◆ Request
What is needed here is an exact printout of the data, with no pictures included.

START Dataset records

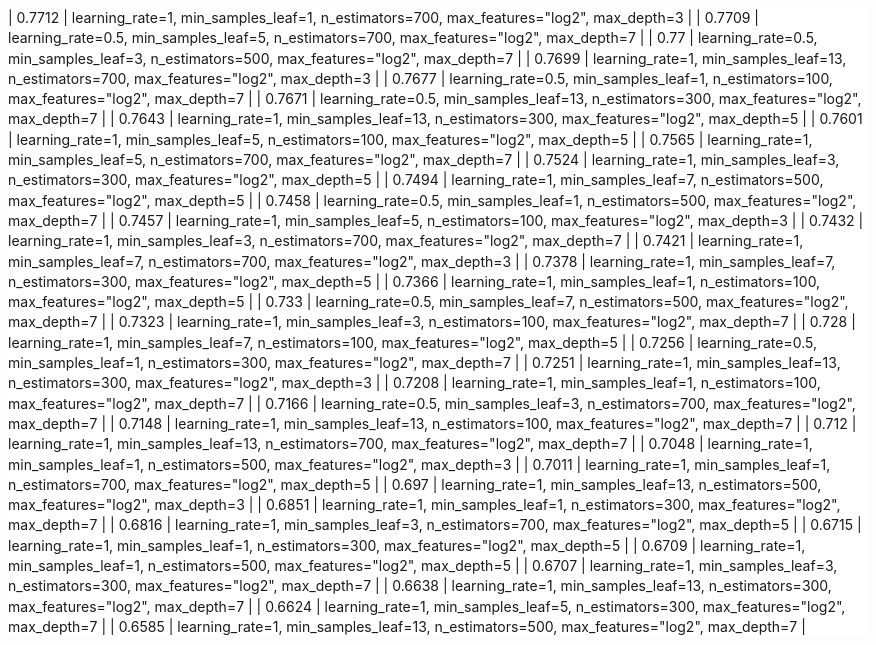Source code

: |                0.7712 | learning_rate=1, min_samples_leaf=1, n_estimators=700, max_features="log2", max_depth=3     |
|                0.7709 | learning_rate=0.5, min_samples_leaf=5, n_estimators=700, max_features="log2", max_depth=7   |
|                0.77   | learning_rate=0.5, min_samples_leaf=3, n_estimators=500, max_features="log2", max_depth=7   |
|                0.7699 | learning_rate=1, min_samples_leaf=13, n_estimators=700, max_features="log2", max_depth=3    |
|                0.7677 | learning_rate=0.5, min_samples_leaf=1, n_estimators=100, max_features="log2", max_depth=7   |
|                0.7671 | learning_rate=0.5, min_samples_leaf=13, n_estimators=300, max_features="log2", max_depth=7  |
|                0.7643 | learning_rate=1, min_samples_leaf=13, n_estimators=300, max_features="log2", max_depth=5    |
|                0.7601 | learning_rate=1, min_samples_leaf=5, n_estimators=100, max_features="log2", max_depth=5     |
|                0.7565 | learning_rate=1, min_samples_leaf=5, n_estimators=700, max_features="log2", max_depth=7     |
|                0.7524 | learning_rate=1, min_samples_leaf=3, n_estimators=300, max_features="log2", max_depth=5     |
|                0.7494 | learning_rate=1, min_samples_leaf=7, n_estimators=500, max_features="log2", max_depth=5     |
|                0.7458 | learning_rate=0.5, min_samples_leaf=1, n_estimators=500, max_features="log2", max_depth=7   |
|                0.7457 | learning_rate=1, min_samples_leaf=5, n_estimators=100, max_features="log2", max_depth=3     |
|                0.7432 | learning_rate=1, min_samples_leaf=3, n_estimators=700, max_features="log2", max_depth=7     |
|                0.7421 | learning_rate=1, min_samples_leaf=7, n_estimators=700, max_features="log2", max_depth=3     |
|                0.7378 | learning_rate=1, min_samples_leaf=7, n_estimators=300, max_features="log2", max_depth=5     |
|                0.7366 | learning_rate=1, min_samples_leaf=1, n_estimators=100, max_features="log2", max_depth=5     |
|                0.733  | learning_rate=0.5, min_samples_leaf=7, n_estimators=500, max_features="log2", max_depth=7   |
|                0.7323 | learning_rate=1, min_samples_leaf=3, n_estimators=100, max_features="log2", max_depth=7     |
|                0.728  | learning_rate=1, min_samples_leaf=7, n_estimators=100, max_features="log2", max_depth=5     |
|                0.7256 | learning_rate=0.5, min_samples_leaf=1, n_estimators=300, max_features="log2", max_depth=7   |
|                0.7251 | learning_rate=1, min_samples_leaf=13, n_estimators=300, max_features="log2", max_depth=3    |
|                0.7208 | learning_rate=1, min_samples_leaf=1, n_estimators=100, max_features="log2", max_depth=7     |
|                0.7166 | learning_rate=0.5, min_samples_leaf=3, n_estimators=700, max_features="log2", max_depth=7   |
|                0.7148 | learning_rate=1, min_samples_leaf=13, n_estimators=100, max_features="log2", max_depth=7    |
|                0.712  | learning_rate=1, min_samples_leaf=13, n_estimators=700, max_features="log2", max_depth=7    |
|                0.7048 | learning_rate=1, min_samples_leaf=1, n_estimators=500, max_features="log2", max_depth=3     |
|                0.7011 | learning_rate=1, min_samples_leaf=1, n_estimators=700, max_features="log2", max_depth=5     |
|                0.697  | learning_rate=1, min_samples_leaf=13, n_estimators=500, max_features="log2", max_depth=3    |
|                0.6851 | learning_rate=1, min_samples_leaf=1, n_estimators=300, max_features="log2", max_depth=7     |
|                0.6816 | learning_rate=1, min_samples_leaf=3, n_estimators=700, max_features="log2", max_depth=5     |
|                0.6715 | learning_rate=1, min_samples_leaf=1, n_estimators=300, max_features="log2", max_depth=5     |
|                0.6709 | learning_rate=1, min_samples_leaf=1, n_estimators=500, max_features="log2", max_depth=5     |
|                0.6707 | learning_rate=1, min_samples_leaf=3, n_estimators=300, max_features="log2", max_depth=7     |
|                0.6638 | learning_rate=1, min_samples_leaf=13, n_estimators=300, max_features="log2", max_depth=7    |
|                0.6624 | learning_rate=1, min_samples_leaf=5, n_estimators=300, max_features="log2", max_depth=7     |
|                0.6585 | learning_rate=1, min_samples_leaf=13, n_estimators=500, max_features="log2", max_depth=7    |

END Dataset records

◆ Solved exercise
Source code

: |                0.7712 | learning_rate=1, min_samples_leaf=1, n_estimators=700, max_features="log2", max_depth=3     |
|                0.7709 | learning_rate=0.5, min_samples_leaf=5, n_estimators=700, max_features="log2", max_depth=7   |
|                0.77   | learning_rate=0.5, min_samples_leaf=3, n_estimators=500, max_features="log2", max_depth=7   |
|                0.7699 | learning_rate=1, min_samples_leaf=13, n_estimators=700, max_features="log2", max_depth=3    |
|                0.7677 | learning_rate=0.5, min_samples_leaf=1, n_estimators=100, max_features="log2", max_depth=7   |
|                0.7671 | learning_rate=0.5, min_samples_leaf=13, n_estimators=300, max_features="log2", max_depth=7  |
|                0.7643 | learning_rate=1, min_samples_leaf=13, n_estimators=300, max_features="log2", max_depth=5    |
|                0.7601 | learning_rate=1, min_samples_leaf=5, n_estimators=100, max_features="log2", max_depth=5     |
|                0.7565 | learning_rate=1, min_samples_leaf=5, n_estimators=700, max_features="log2", max_depth=7     |
|                0.7524 | learning_rate=1, min_samples_leaf=3, n_estimators=300, max_features="log2", max_depth=5     |
|                0.7494 | learning_rate=1, min_samples_leaf=7, n_estimators=500, max_features="log2", max_depth=5     |
|                0.7458 | learning_rate=0.5, min_samples_leaf=1, n_estimators=500, max_features="log2", max_depth=7   |
|                0.7457 | learning_rate=1, min_samples_leaf=5, n_estimators=100, max_features="log2", max_depth=3     |
|                0.7432 | learning_rate=1, min_samples_leaf=3, n_estimators=700, max_features="log2", max_depth=7     |
|                0.7421 | learning_rate=1, min_samples_leaf=7, n_estimators=700, max_features="log2", max_depth=3     |
|                0.7378 | learning_rate=1, min_samples_leaf=7, n_estimators=300, max_features="log2", max_depth=5     |
|                0.7366 | learning_rate=1, min_samples_leaf=1, n_estimators=100, max_features="log2", max_depth=5     |
|                0.733  | learning_rate=0.5, min_samples_leaf=7, n_estimators=500, max_features="log2", max_depth=7   |
|                0.7323 | learning_rate=1, min_samples_leaf=3, n_estimators=100, max_features="log2", max_depth=7     |
|                0.728  | learning_rate=1, min_samples_leaf=7, n_estimators=100, max_features="log2", max_depth=5     |
|                0.7256 | learning_rate=0.5, min_samples_leaf=1, n_estimators=300, max_features="log2", max_depth=7   |
|                0.7251 | learning_rate=1, min_samples_leaf=13, n_estimators=300, max_features="log2", max_depth=3    |
|                0.7208 | learning_rate=1, min_samples_leaf=1, n_estimators=100, max_features="log2", max_depth=7     |
|                0.7166 | learning_rate=0.5, min_samples_leaf=3, n_estimators=700, max_features="log2", max_depth=7   |
|                0.7148 | learning_rate=1, min_samples_leaf=13, n_estimators=100, max_features="log2", max_depth=7    |
|                0.712  | learning_rate=1, min_samples_leaf=13, n_estimators=700, max_features="log2", max_depth=7    |
|                0.7048 | learning_rate=1, min_samples_leaf=1, n_estimators=500, max_features="log2", max_depth=3     |
|                0.7011 | learning_rate=1, min_samples_leaf=1, n_estimators=700, max_features="log2", max_depth=5     |
|                0.697  | learning_rate=1, min_samples_leaf=13, n_estimators=500, max_features="log2", max_depth=3    |
|                0.6851 | learning_rate=1, min_samples_leaf=1, n_estimators=300, max_features="log2", max_depth=7     |
|                0.6816 | learning_rate=1, min_samples_leaf=3, n_estimators=700, max_features="log2", max_depth=5     |
|                0.6715 | learning_rate=1, min_samples_leaf=1, n_estimators=300, max_features="log2", max_depth=5     |
|                0.6709 | learning_rate=1, min_samples_leaf=1, n_estimators=500, max_features="log2", max_depth=5     |
|                0.6707 | learning_rate=1, min_samples_leaf=3, n_estimators=300, max_features="log2", max_depth=7     |
|                0.6638 | learning_rate=1, min_samples_leaf=13, n_estimators=300, max_features="log2", max_depth=7    |
|                0.6624 | learning_rate=1, min_samples_leaf=5, n_estimators=300, max_features="log2", max_depth=7     |
|                0.6585 | learning_rate=1, min_samples_leaf=13, n_estimators=500, max_features="log2", max_depth=7    |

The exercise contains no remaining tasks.